Estimating the peak discharge by means of boulder size of river beds of Zirabe and Qoordanloo catchments


Hakim Sabzevzri university


Extended Abstract
1- Introduction
Rivers, based on their power, erode loose materials from higher elevations, transport and finally deposit them in lowlands. Extensive parts of earth surface are influences by surface runoff and their erosional operations. These dynamic factors, based on other characteristics of land surface, affect differentially different parts of land surfaces. Many researchers have tried to establish some methods to estimate peak discharges of rivers without relying on precise observed data of rainfall.

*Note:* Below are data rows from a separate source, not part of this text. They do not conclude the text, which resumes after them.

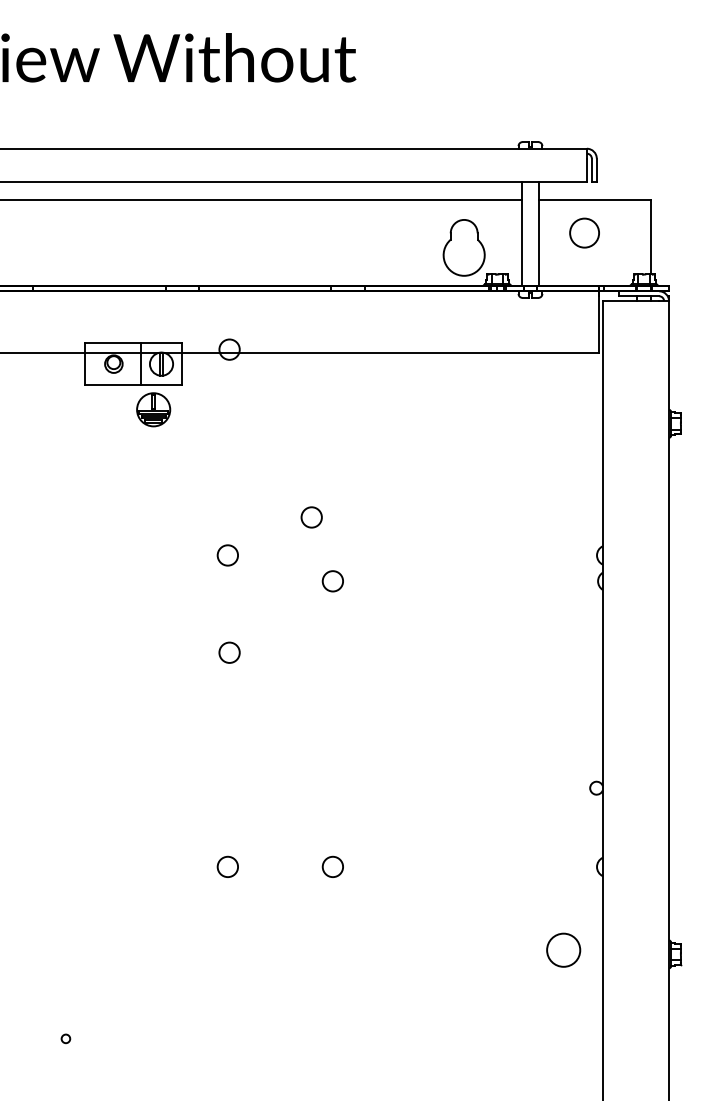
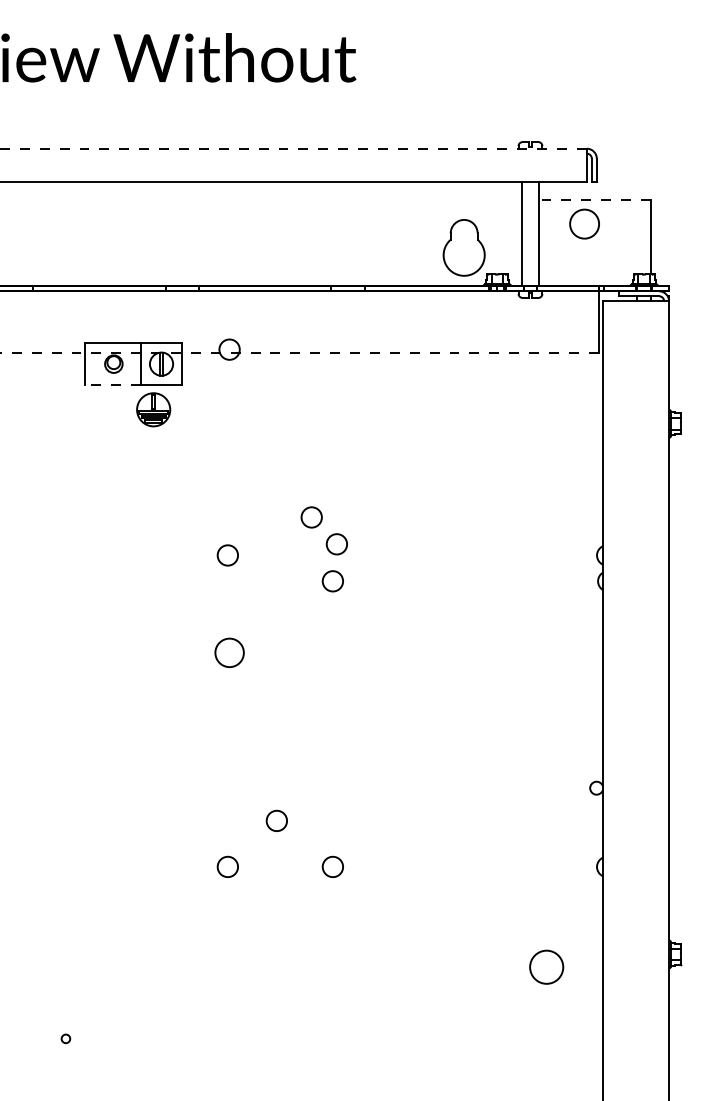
line at (293, 148): solid -> dashed
line at (262, 199): present -> none
line at (594, 199): solid -> dashed
circle at (584, 232) position: (584, 232) -> (584, 223)
line at (299, 352): solid -> dashed
line at (112, 384): solid -> dashed
circle at (336, 544): none -> present
circle at (229, 652) size: 23x23 px -> 31x31 px
circle at (276, 820): none -> present
circle at (563, 949) position: (563, 949) -> (546, 966)
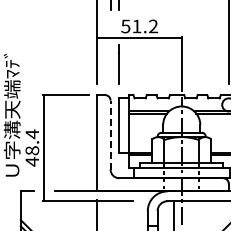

These methods include combination of geomorphological factors (i.e. high water mark) and sediment logical data (i.e. boulder size). The lack or shortage of hydrometric formations and statistics in drainage basins of country necessitate the use of suitable experimental methods for estimating maximum flood. The aim of this research is to estimate the rate of peak flood by means of boulder size of river bed (at catchments outlet) and to evaluate the effects of geological formations and geomorphological landforms on flood of Zirabe and Qoordanloo catchments.

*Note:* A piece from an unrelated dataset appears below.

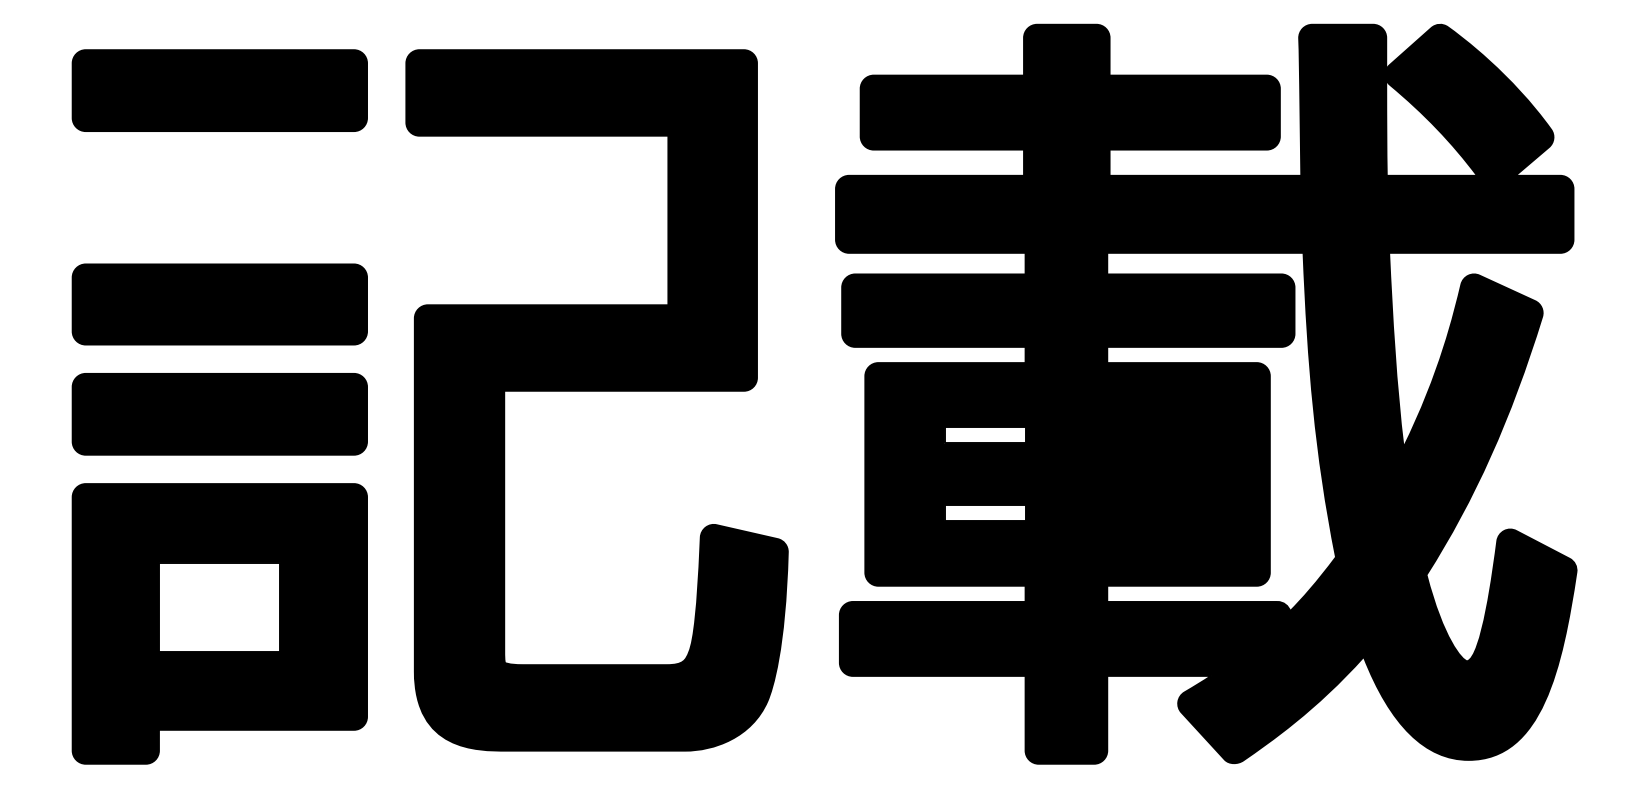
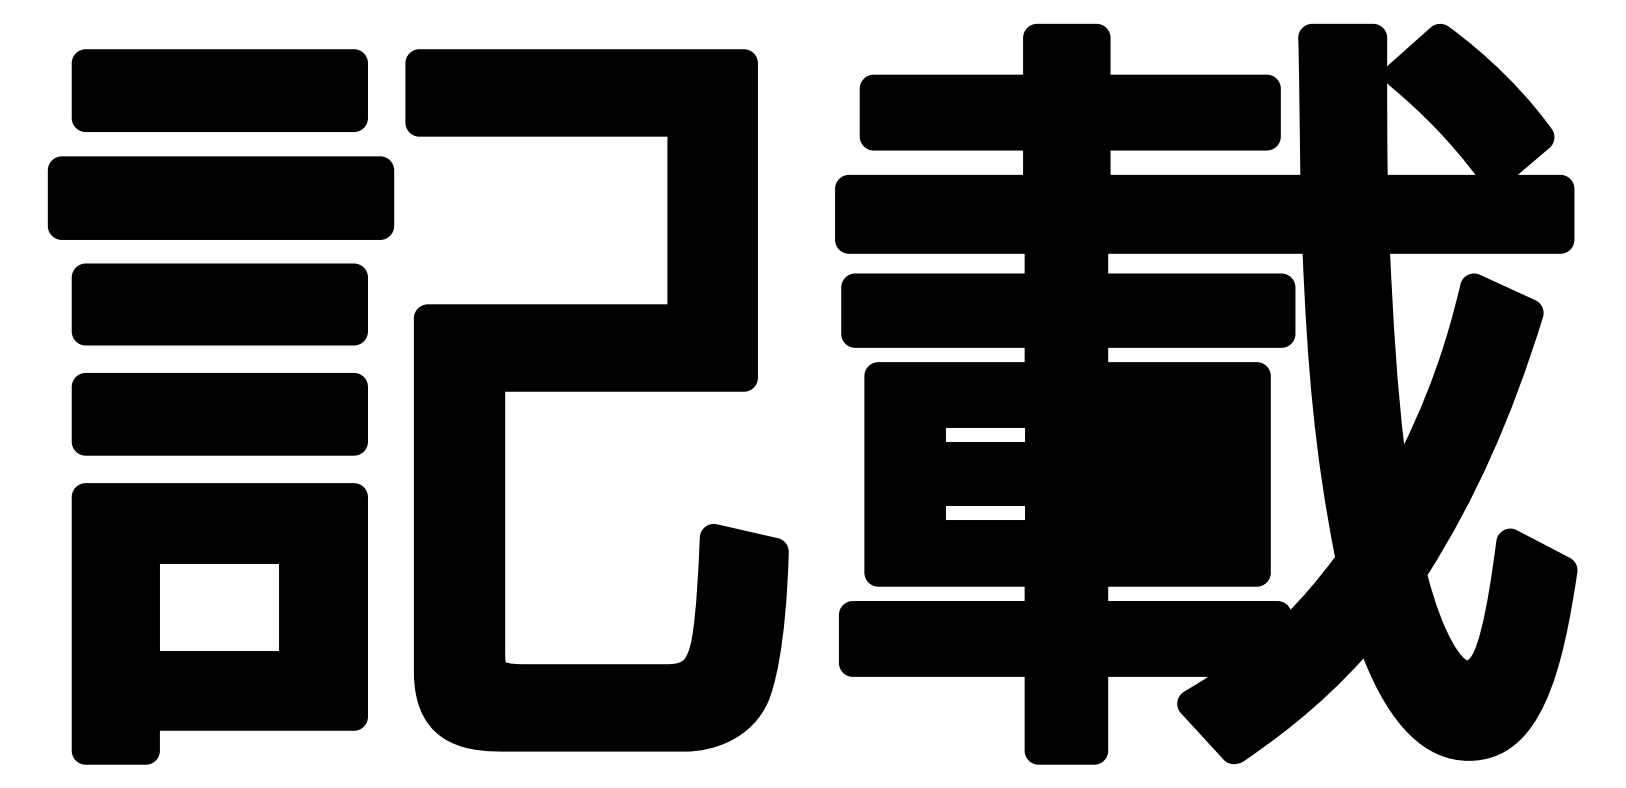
part at (220, 197): none -> present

In this research, required maps such as height classes, slope, geology and drainage system were extracted based on geological and topographical maps in ARC Map software. The analysis of morphometric characteristics of studied basins has been carried out based on above-mentioned maps. To estimate peak flood at basins outlets, first, data associated with channel morphometry such as area, cross section, wetted perimeter, hydraulic radius and channel were measured. Then water velocity in channel were estimated based on Costa (1983) and Jarrett (1990) methods. The Costa method of velocity estimation is based on the measurement of boulder size of river bed. To estimate flood velocity based on Costa method, the 24 boulders of the largest ones in every river bed at catchment outlet were obtained. Then the mean of b axis (width) of boulders were calculated. Then the flood velocity was obtained based on the following equation:
V: 0.18 (d) 0.487
Where V is velocity in cubic meter per second, d is the mean of b axis of boulders. The velocity in Jarrett method is calculated based on the following method:
V:3.17 R0.83 S0.12
Where V is velocity in cubic meter per second, s is slope of channel I percent, R is hydraulic radius in meter. The peak discharge of flood was calculated from multiplication of channel cross section area and velocity.
3. Discussion
Results of this study reveal that peak discharges estimated from Costa method are respectively 17.29 and 78.04 m3/s in Zirabe and Qoordanloo catchments. The peak discharges estimated from Jarrett method are respectively 35.68 and 49.64 m3/s in Zirabe and Qoordanloo catchments. Data show that the estimated peak discharge obtained from Costa method are closer to observed data implying that Costa method (estimation of peak discharge based of boulder size) has adequate performance. Analyzing geology of studied basins show that 60% of Zirabe catchment’s area is composed of Tirgan calcareous formation while the mentioned formation comprise only 7.2% of Qoordanloo catchment’s area. Formationss of Qoordanloo catchment are mainly impermeable rocks such as shale, marl. Due to the higher area of calcareous formations capable of karstic landforms development in Zirabe catchment, the surface runoff and hence the drainage density decrease. The lower drainage density of Zirabe catchment (2.5) compared to Qoordanloo catchment (3.69) reveals the lower runoff generation and the more infiltration of water into ground in Zirabe catchment whereas the drainage density is higher in Qoordanloo catchment with impermeable formations implying the higher runoff and hence flood peak generation in mentioned catchment. The mean topographic slope of Qoordanloo and Zirabe catchments are 20.7% and 12.2% respectively. Evaluation of catchment’s shape data show that the Qoordanloo catchment is more circular in shape than Zirabe one. It seems that the steeper slope and relatively circular shape of Qoordanloo catchment have resulted in higher flood peak of mentioned catchment.
4. Conclusion
Data analysis reveal that, in spite of larger size of Zirabe catchment than Qoordanloo one, the mean of b axis of boulders is larger in Qoordanloo river bed than Zirabe one. The larger size of boulders in Qoordanloo river bed is indicator of higher water strength and velocity. The higher rate of estimated and observed peak discharge in Qoordanloo catchment compared to Zirabe one demonstrate that Qoordanloo catchment is more h vulnerable to flood damage. The presence of impermeable formations in Qoordanloo catchment has resulted in the formation of badland erosion that is indicator of higher flood vulnerability and runoff generation while the karstic features are dominant landforms of Zirabe catchment which has played an important role in the reduction of runoff generation. Overall, it can be concluded that firstly, the Costa method has adequate performance in peak flood prediction in studied catchments and secondly, the differences in geological, geomorphological and morphometrical characteristics of catchments have strong effects on flood differences of catchments.